The question about default values in general - default return function values, default parameter values, default logic for when something is missing, default logic for handling exceptions, default logic for handling the edge conditions etc.
For a long time I considered default values to be a "pure evil" thing, something that "cloaks the catastrophe" and results in a very hard do find bugs. But recently I started to think about default values as some sort of a technical debt ... which is not a straight bad thing but something that could provide some "short term financing" get us to survive the project (how many of us could afford to buy a house without taking out the mortgage?).
When I say a "short term" - I don't mean - "do something quickly first and do refactor it out later before it hits the production". No - I am talking about relying on a hardcoded default values in a production software. Granted - it could cause some issues, but what if it only going to cause a single trouble in a whole year.
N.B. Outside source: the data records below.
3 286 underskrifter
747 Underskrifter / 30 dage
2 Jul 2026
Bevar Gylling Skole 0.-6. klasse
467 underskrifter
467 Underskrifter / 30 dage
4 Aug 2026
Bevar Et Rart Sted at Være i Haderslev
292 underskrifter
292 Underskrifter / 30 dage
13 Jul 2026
Again - I am talking about the "average" mainstream software here (not a software for a nuclear power station) - the average web site or a UI application for the accounting software, meaning that people lives are not at stake, nor millions of dollars.
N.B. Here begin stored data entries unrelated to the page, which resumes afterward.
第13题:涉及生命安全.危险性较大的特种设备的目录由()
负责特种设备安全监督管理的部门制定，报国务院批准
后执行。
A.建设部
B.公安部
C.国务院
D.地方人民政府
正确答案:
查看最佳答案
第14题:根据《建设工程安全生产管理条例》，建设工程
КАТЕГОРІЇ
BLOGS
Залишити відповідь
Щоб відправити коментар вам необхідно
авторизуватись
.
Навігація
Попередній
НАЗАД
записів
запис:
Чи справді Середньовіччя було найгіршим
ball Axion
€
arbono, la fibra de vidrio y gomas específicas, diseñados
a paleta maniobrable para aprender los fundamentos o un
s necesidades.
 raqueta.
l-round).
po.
Again, from my experience, business users would rather live with the software which "works somehow", rather then wait for a perfect one. And the use of default values helps a lot if you develop a software in a RAD style. But again - the longest debug sessions I have spent were because of the bugs introduced by a default value which either stopped being "a default" along the way or because a small subsystem has recently been upgraded and as a result of this upgrade it does not handle the default correctly (e.g. empty list vs null, or null string vs empty string).
So my question is - are the default values good or evil. And if they are a technical debt - how do measure up how much you can borrow so you can afford the repayments?